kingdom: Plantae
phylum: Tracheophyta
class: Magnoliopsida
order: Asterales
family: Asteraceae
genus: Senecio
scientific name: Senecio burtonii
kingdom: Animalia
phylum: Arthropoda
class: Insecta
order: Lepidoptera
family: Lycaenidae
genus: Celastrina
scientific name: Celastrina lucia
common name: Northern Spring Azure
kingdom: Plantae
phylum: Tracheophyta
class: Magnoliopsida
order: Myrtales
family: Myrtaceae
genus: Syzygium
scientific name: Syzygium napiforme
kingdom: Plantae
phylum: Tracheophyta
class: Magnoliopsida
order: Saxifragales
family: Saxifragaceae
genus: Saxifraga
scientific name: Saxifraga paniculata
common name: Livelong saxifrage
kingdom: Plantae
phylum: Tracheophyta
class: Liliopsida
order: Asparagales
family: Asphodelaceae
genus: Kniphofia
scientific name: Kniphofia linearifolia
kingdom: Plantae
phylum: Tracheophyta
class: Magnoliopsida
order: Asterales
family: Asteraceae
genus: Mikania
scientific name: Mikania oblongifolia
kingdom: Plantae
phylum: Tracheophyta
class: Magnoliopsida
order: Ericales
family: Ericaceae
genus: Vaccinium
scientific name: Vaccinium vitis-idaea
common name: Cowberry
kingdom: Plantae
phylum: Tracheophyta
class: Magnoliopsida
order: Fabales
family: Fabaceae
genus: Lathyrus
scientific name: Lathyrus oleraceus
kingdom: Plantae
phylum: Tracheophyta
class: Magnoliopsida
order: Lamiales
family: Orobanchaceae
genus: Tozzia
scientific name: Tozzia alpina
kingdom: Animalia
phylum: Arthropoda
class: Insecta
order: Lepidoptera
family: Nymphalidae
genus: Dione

■ ■ ■

STATED GOAL. Locate each line in the rows above that contains the string "genus" and copy those lines.

THE ANSWER.
genus: Senecio
genus: Celastrina
genus: Syzygium
genus: Saxifraga
genus: Kniphofia
genus: Mikania
genus: Vaccinium
genus: Lathyrus
genus: Tozzia
genus: Dione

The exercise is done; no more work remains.